Tamara Arciuch i Bartek Kasprzykowski od lat uchodzą za jedną z najlepiej dobranych par, tak w życiu prywatnym, jak i życiu zawodowym. Sami chętnie dzielą się wskazówkami, jak budować udany związek. W najnowszym wywiadzie aktor wyjawił, jak udało mu się wypracować dobre relacje z synem ukochanej.
Początki związku aktorskiej pary nie były łatwe, zwłaszcza że oboje byli już po przejściach i musieli się zmierzyć z medialną nagonką. Ponadto, gdy zaczęli się spotykać, wybranka Kasprzykowskiego była już mamą. W najnowszym wywiadzie, którego wspólnie udzielili, opowiedział, jak z jego perspektywy wyglądało wejście w związek z kobietą z dzieckiem.
Przeczytaj też: Arciuch i Kasprzykowski. Początki ich związku nie były łatwe
- To buduje złożoną relację - nie tylko z kobietą i jej dzieckiem, ale z jej byłym mężem i całą rodziną. Miałem o tyle łatwiej, że Krzyś, syn Tamary, poniekąd sam zaprosił mnie do swojego życia, wykonał pierwszy ruch.
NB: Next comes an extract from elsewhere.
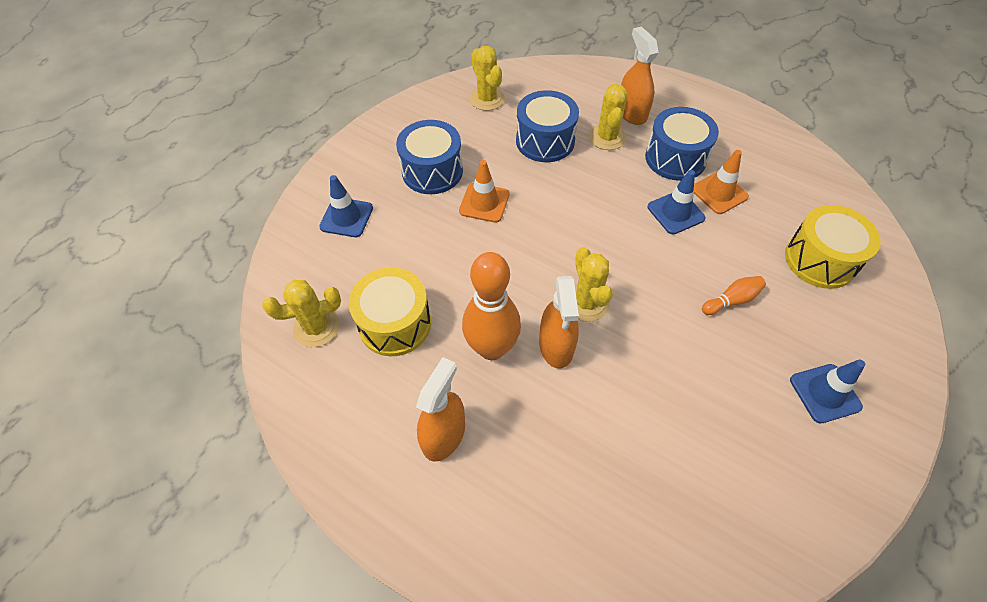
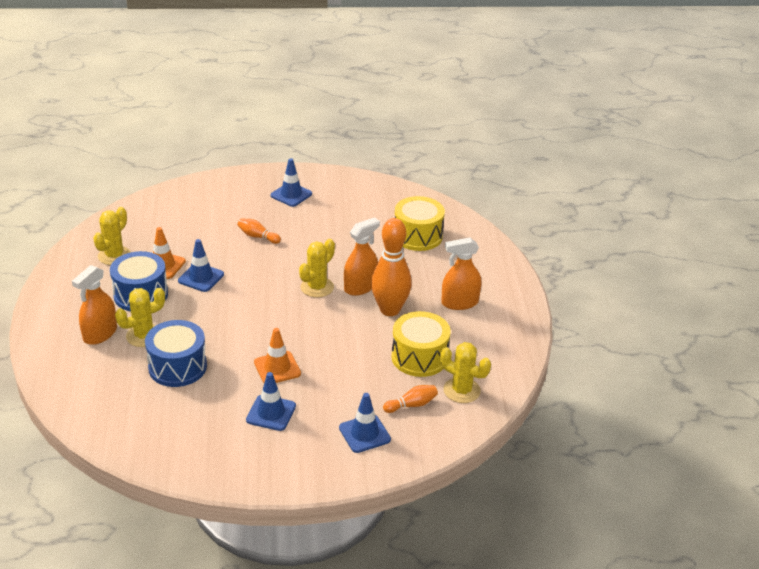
camera: 130 degrees left, 20 degrees down
(342, 272) = (412, 405): none -> orange bowling pin
(432, 171) = (271, 413): blue drum -> blue traffic cone
(487, 99) = (149, 427): yellow cactus -> yellow cactus (114, 256)
(820, 260) = (191, 214): yellow drum -> yellow drum (418, 236)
Gdy się poznaliśmy, miał 10 lat i po prostu zapytał "a kim ty dla mnie jesteś?". Pamiętam tę chwilę, przez chwilę szukał właściwego słowa, a potem rzucił: "macochem?". Odpowiedziałem: "tak, jestem twoim macochem. Jeżeli to słowo ci pasuje, możesz mnie tak nazwać". Do dzisiaj dzień poznania obchodzimy jako "dzień macocha". Świętowanie go to nasz rytuał. "Macoch" jest OK, nie uzurpuję sobie prawa do bycia ojcem Krzysia, bo on już ojca ma - powiedział w rozmowie z "Twoim Stylem".
Aktor stwierdził, że nie dopadały go wątpliwości ani dylematy, czy pokocha dziecko Tamary, czy też nie. Było to dla niego zupełnie naturalne.
- U mnie jest tak: jeśli kochasz kobietę, miłość do jej dziecka staje się naturalna. Nie rozważałem negatywnych scenariuszy, starałem się być porządnym "macochem" - dodał w wywiadzie.
Tamara Arciuch z kolei nie kryje radości, że jej ukochany i syn szybko znaleźli wspólny język i połączyła ich przyjacielska relacja.
- Relacja Bartka z Krzyśkiem miała dla mnie kluczowe znaczenie. Myśl o tym, jakim ojczymem dla syna będzie Bartek, była jedną z najważniejszych. Gdybym miała obawy, że się nie zaakceptują, nie zdecydowałabym się na związek. Odkryłam, że to będzie ciepła, obustronnie przyjazna relacja. Bartek w roli "macocha" okazał się fantastyczny - podsumowała wątek na łamach "Twojego Stylu".